Ireland
- Union: Ladies' Gaelic Football Association
- Head coach: Jarlath Burns (2006)
- Captain: Sarah O'Connor (2006)
- Home stadium: Breffni Park Parnell Park
| First colours |

First international
- Ireland 134–15 Australia (2006, 1st Test)

Biggest win
- Ireland 134–15 Australia (2006, 1st Test)

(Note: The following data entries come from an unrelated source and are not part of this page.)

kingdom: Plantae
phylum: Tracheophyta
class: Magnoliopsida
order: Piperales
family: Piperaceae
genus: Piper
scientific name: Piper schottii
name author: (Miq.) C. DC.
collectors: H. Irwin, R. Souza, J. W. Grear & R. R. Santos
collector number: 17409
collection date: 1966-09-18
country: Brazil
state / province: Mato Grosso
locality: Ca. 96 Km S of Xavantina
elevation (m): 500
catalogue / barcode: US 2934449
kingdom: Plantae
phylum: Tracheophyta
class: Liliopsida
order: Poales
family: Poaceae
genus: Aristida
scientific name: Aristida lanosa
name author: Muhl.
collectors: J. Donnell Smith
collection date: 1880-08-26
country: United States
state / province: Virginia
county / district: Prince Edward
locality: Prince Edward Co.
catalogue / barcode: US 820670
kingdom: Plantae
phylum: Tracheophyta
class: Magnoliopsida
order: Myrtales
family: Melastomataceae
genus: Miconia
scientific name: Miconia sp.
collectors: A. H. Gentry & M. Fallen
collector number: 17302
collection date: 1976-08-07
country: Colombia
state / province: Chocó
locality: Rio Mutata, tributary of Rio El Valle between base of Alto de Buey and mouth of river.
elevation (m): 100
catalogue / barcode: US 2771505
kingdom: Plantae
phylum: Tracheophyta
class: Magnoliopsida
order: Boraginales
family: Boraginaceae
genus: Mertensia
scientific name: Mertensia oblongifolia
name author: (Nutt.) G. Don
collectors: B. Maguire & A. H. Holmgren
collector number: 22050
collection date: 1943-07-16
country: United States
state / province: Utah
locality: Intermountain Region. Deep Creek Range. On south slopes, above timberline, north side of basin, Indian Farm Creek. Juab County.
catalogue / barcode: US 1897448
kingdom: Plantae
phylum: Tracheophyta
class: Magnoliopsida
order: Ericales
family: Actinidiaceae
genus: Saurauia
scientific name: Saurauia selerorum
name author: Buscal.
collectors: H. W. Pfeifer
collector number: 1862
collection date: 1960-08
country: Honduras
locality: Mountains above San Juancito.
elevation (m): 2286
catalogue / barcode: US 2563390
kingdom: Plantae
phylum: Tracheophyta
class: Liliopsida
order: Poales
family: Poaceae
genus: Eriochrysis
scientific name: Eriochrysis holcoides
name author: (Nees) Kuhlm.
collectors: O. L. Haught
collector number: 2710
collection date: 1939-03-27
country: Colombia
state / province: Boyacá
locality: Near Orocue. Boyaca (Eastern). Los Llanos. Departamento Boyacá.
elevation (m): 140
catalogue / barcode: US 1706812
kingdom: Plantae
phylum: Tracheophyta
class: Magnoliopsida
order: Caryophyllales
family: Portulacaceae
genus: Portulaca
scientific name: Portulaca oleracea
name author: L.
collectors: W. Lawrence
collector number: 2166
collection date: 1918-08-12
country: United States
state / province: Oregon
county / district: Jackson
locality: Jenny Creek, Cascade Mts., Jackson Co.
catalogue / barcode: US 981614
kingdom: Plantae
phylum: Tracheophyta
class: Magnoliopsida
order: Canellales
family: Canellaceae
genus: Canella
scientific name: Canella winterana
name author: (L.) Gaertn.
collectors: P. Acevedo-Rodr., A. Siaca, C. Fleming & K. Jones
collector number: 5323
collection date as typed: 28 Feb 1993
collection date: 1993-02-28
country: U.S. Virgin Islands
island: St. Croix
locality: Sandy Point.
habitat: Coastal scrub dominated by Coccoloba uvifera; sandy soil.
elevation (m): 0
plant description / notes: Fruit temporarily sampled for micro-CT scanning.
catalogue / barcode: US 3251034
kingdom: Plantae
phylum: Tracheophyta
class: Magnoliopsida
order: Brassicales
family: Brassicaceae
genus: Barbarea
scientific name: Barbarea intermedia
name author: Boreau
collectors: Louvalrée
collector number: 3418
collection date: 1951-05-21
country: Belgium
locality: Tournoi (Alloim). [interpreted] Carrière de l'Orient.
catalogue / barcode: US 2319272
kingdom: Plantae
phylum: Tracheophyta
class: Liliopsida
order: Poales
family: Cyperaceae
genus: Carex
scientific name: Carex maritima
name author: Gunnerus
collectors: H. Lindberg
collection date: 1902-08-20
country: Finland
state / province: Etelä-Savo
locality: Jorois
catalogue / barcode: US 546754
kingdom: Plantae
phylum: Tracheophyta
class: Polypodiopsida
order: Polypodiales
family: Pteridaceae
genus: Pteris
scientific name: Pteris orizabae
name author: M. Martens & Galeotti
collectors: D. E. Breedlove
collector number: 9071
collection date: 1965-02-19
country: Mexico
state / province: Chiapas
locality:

= Ireland women's national international rules football team =

The Ireland women's international rules football team was organised by the Ladies' Gaelic Football Association and represented Ireland in the 2006 Ladies' International Rules Series against Australia. As of 2019, this is the only series the team has played. Ireland won the series, prevailing in the first test at Breffni Park by 134–15 and the second test at Parnell Park by 39–18.

==2006 squad==
In preparation for the 2006 Series, the LGFA and the team manager, Jarlath Burns, held a series of trials and camps in Mullingar, Cork and Armagh during September and early October. The final squad included eight players who had played in the 2006 All-Ireland Senior Ladies' Football Championship final. 22 of the 30 strong squad were nominated for the 2006 All Star Awards. The squad featured representatives from 14 different GAA counties and included five senior inter-county captains, including Juliet Murphy, Bronagh O'Donnell, Cora Staunton, Mary Sheridan and Mary O'Donnell.

- Manager
  Jarlath Burns (Armagh)
- First test starting XV
  Clíodhna O'Connor; Rena Buckley, Angela Walsh, Caoimhe Marley, Aoibheann Daly, Norita Kelly, Patricia Fogarty; Patricia Gleeson, Mary O'Donnell; Sarah O'Connor (c), Bronagh Sheridan, Brianna Leahy, Geraldine Doherty, Mairead Morrissey, Cora Staunton.
- Interchange players
  Sinéad Aherne, Micheala Downey, Christina Heffernan, Anne Marie McDonagh, Lorraine Muckian, Alma O'Donnell, Dympna O'Brien, Bronagh O'Donnell, Caroline O'Hanlon
Mary Sheridan.
- Squad players
  Juliet Murphy, Una Carroll, Grainne Ni Flathartha, Sinéad Dooley, Jackie Shields.